━━━━━ SELECTED EXTRACT

# HE ATE SNAILS...



## crocsmom (May 28, 2010)

I've had Croc for three years now and this is a first. He ate three snails today. I let him do it cuz I figure he knows whats good to eat, right? I watched him do it through the patio slider, when he was done he had shell and snail guts all over his face. Has anyone else seen their torts eat snails?
Thanks


----------



## N2TORTS (May 28, 2010)

crocsmom said:


> I've had Croc for three years now and this is a first. He ate three snails today. I let him do it cuz I figure he knows whats good to eat, right? I watched him do it through the patio slider, when he was done he had shell and snail guts all over his face. Has anyone else seen their torts eat snails?
> Thanks



Redfoots will eat snails ....along with earthworms, mealworms, pinkies, even baby chicks!

JD~


----------



## kimber_lee_314 (May 28, 2010)

Ha ha! It does leave a mess on their face, doesn't it? I have seen my DTs eat a snail from time to time. It won't hurt them as long as it's not every day.


----------



## dmmj (May 28, 2010)

My sulc ate a pill bug the other day.


----------



## jackrat (May 29, 2010)

My redfoots eat anything that moves.Snails,slugs,earthworms,it doesn't matter.I came outside the other day,and the whole herd was chasing a baby bee martin,snapping at him.I rescued him and put him back in the nest.He received a warm reception and looked happy to be home.


----------

━━━━━━━━━━
━━━━━ SUPPLIED MATERIAL

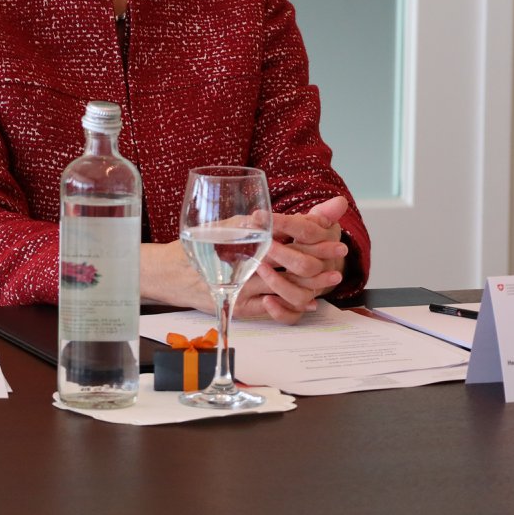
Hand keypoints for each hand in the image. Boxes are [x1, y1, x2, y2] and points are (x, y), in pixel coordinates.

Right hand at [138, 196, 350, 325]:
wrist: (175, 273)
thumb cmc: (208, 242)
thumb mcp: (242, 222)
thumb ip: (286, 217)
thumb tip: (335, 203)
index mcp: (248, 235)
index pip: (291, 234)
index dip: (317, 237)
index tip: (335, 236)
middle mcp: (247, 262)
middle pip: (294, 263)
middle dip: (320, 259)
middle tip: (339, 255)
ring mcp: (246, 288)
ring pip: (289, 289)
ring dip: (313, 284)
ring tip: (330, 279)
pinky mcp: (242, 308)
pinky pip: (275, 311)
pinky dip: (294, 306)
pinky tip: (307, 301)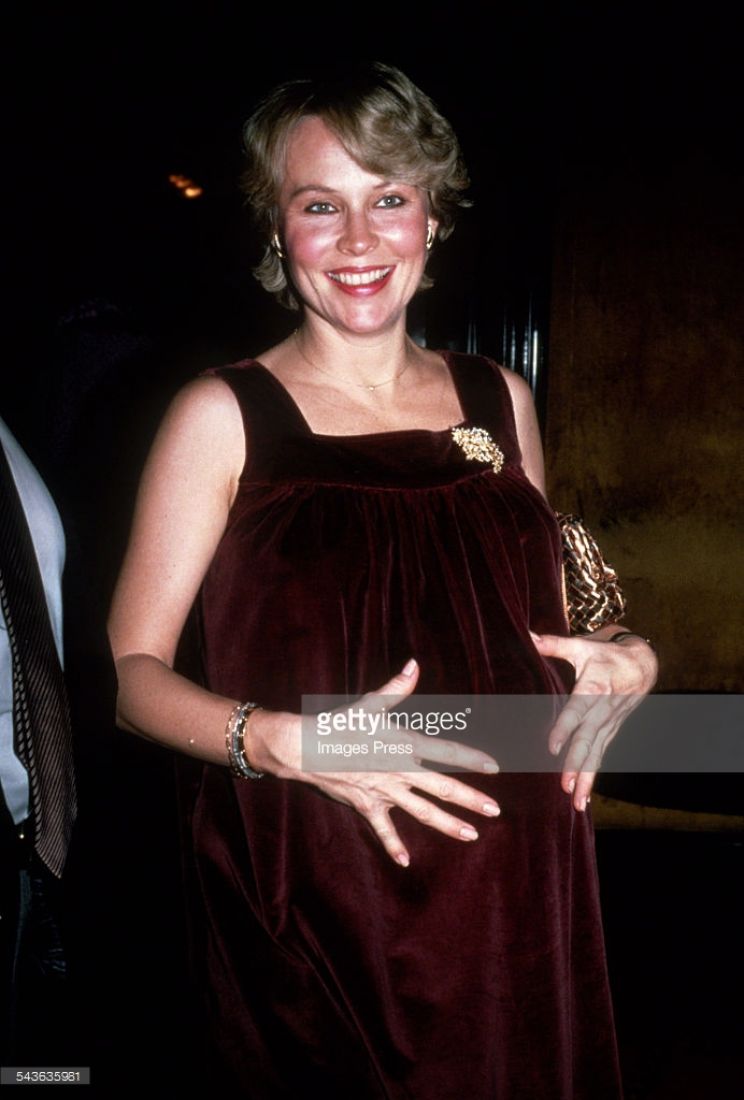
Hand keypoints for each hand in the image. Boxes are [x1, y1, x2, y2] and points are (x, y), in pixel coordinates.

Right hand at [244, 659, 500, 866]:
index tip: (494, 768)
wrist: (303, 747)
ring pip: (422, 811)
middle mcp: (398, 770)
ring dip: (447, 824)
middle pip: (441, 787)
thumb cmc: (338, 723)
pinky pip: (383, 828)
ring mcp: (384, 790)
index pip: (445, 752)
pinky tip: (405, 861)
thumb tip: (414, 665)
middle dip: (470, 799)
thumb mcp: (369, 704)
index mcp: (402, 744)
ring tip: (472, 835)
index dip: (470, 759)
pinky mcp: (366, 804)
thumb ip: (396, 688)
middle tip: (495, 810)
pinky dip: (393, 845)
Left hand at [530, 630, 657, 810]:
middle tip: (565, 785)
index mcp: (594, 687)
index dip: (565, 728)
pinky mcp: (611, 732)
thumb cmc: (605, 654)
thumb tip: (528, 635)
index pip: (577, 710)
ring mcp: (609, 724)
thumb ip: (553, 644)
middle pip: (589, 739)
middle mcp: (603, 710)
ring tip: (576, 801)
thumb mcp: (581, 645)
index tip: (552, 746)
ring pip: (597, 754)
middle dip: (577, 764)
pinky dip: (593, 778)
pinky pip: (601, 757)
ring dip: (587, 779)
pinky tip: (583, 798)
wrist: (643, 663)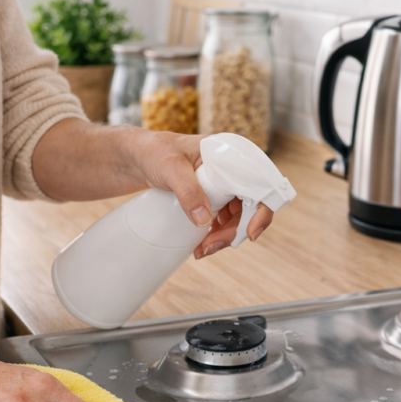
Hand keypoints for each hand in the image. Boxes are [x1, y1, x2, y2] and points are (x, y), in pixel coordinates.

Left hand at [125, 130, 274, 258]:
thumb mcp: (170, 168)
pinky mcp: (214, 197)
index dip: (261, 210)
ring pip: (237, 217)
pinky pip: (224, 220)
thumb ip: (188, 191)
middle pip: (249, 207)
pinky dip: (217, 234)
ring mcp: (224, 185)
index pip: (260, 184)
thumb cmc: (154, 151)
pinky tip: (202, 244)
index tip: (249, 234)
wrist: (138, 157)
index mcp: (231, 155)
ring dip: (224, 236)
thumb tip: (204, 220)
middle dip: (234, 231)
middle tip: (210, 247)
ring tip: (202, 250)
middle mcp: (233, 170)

━━━━━━━━━━

*TASK INSTRUCTIONS*.
[1] Reproduce the passage of the forum thread about the tortoise eating snails from "My sulc ate" up to and including "to be home.".
[2] In the forum thread about the tortoise eating snails, what did jackrat do with the baby bee martin that the herd was chasing?

*RESPONSES BY ITEM NUMBER*.
[1]
My sulc ate a pill bug the other day.


----------



## jackrat (May 29, 2010)

My redfoots eat anything that moves.Snails,slugs,earthworms,it doesn't matter.I came outside the other day,and the whole herd was chasing a baby bee martin,snapping at him.I rescued him and put him back in the nest.He received a warm reception and looked happy to be home.

[2] Jackrat rescued him and put him back in the nest.